27.*—(Advt.) “£100 Reward. Whereas at about nine o’clock on the evening of the 22nd inst., Mr. John Thurtell was attacked in Chapel Field, Norwich, by three men, knocked down, and robbed of a pocket book containing £1,508 in notes, thirteen of which were of the Bank of England, value £100 each, and the name of John Thurtell is endorsed on them. Notice is hereby given that whoever will give information which might lead to the apprehension and conviction of the persons concerned in this robbery, shall be paid the above reward on applying to Mr. Thurtell; and any person concerned in the robbery who will give information of his accomplices will receive the reward and a free pardon.
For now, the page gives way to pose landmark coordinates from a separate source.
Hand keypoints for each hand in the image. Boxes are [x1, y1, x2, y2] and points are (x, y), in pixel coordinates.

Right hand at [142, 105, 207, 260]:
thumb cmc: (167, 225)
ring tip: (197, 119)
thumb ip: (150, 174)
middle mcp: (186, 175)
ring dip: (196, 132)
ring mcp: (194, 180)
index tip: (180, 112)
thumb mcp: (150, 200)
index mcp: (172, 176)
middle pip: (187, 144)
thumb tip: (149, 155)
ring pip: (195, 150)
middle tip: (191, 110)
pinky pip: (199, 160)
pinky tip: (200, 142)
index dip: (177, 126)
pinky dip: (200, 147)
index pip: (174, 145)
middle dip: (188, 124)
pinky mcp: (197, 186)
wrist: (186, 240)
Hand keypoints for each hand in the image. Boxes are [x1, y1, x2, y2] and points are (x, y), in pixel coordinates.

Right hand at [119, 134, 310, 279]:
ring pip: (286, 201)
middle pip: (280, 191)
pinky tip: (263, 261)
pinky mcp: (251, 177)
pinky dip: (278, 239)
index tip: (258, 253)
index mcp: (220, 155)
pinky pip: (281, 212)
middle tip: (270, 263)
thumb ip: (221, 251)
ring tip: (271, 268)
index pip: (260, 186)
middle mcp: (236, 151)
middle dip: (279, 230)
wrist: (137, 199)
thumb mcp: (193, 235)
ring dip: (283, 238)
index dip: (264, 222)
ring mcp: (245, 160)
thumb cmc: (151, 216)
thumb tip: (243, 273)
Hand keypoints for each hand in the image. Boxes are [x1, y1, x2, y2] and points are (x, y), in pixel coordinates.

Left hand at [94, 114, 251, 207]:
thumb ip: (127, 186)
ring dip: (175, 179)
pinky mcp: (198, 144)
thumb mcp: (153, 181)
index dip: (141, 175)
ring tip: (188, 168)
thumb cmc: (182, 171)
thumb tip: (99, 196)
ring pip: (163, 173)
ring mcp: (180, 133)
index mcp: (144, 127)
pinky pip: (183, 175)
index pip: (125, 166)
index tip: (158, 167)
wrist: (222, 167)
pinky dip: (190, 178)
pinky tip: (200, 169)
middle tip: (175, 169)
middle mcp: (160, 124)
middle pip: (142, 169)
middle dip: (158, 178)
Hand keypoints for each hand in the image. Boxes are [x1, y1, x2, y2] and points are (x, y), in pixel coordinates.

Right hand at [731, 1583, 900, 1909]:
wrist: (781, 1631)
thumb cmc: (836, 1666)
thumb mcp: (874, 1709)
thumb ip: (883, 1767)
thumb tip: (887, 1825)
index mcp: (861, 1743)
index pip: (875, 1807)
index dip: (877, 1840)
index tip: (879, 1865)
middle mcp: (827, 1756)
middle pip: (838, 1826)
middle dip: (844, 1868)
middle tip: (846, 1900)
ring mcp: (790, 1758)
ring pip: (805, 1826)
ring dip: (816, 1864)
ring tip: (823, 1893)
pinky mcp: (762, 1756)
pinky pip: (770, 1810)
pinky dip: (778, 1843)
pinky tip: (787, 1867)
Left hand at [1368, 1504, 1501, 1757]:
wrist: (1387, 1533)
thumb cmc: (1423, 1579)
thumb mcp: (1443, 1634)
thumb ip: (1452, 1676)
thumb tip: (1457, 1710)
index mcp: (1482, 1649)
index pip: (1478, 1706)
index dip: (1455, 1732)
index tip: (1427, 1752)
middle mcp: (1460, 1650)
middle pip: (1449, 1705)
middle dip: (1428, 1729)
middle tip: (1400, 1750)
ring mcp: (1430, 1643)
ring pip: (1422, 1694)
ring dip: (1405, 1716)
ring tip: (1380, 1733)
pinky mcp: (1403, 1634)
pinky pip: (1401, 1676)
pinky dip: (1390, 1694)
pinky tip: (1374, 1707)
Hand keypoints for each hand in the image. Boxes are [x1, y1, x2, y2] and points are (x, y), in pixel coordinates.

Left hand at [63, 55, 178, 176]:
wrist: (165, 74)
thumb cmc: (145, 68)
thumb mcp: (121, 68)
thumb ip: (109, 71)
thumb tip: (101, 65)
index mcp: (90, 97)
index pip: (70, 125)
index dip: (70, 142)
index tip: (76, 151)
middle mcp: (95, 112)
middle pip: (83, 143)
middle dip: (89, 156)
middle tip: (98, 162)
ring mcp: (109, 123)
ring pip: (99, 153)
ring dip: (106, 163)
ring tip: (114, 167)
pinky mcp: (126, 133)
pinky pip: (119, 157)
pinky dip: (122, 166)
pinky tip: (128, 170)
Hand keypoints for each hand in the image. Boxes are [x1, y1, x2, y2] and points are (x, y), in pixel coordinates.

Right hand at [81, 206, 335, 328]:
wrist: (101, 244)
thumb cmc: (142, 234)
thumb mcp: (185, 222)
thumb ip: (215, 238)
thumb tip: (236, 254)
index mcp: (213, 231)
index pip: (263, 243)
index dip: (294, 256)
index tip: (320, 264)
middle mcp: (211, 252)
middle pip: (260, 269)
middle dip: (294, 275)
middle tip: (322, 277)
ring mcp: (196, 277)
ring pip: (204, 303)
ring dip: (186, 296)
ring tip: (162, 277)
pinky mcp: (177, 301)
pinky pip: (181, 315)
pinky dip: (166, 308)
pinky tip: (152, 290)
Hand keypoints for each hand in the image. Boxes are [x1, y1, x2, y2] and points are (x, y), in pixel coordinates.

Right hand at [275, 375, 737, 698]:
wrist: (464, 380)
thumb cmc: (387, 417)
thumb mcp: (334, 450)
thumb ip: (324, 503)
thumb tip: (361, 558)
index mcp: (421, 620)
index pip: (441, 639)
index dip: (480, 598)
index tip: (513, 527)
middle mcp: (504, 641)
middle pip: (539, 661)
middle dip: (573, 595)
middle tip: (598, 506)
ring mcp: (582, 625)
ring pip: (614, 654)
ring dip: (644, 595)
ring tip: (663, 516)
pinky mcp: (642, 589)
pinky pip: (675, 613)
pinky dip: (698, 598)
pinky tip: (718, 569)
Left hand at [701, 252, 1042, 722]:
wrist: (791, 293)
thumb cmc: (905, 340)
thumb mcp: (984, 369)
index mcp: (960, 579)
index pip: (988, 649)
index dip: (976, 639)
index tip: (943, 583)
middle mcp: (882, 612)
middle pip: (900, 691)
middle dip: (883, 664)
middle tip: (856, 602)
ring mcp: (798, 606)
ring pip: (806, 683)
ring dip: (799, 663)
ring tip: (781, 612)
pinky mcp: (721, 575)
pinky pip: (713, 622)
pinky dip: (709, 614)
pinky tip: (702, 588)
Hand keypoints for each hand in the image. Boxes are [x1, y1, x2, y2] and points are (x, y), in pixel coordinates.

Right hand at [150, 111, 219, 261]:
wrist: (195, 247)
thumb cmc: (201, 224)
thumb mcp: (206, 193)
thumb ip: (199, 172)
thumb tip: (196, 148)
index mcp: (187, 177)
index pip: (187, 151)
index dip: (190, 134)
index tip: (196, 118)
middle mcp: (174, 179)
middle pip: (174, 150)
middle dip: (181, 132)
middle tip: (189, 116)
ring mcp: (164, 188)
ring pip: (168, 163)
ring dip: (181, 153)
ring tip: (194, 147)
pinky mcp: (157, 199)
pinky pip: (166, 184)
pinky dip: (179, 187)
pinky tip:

Norwich, January 23rd, 1821.” (In the following week it was announced that a commission of bankruptcy had issued against John Thurtell and John Giddens, bombazine manufacturers, dealers, and chapmen. Soon afterwards Thurtell absconded.)

29.—The first anniversary of the King’s Accession to the Throne was celebrated in Norwich by peals on the bells of St. Peter Mancroft, and of several of the minor parishes of the city. At Methwold a lad named T. Coates, aged 11, rang second in a peal of single bob major, and “the company challenged England for his equal.”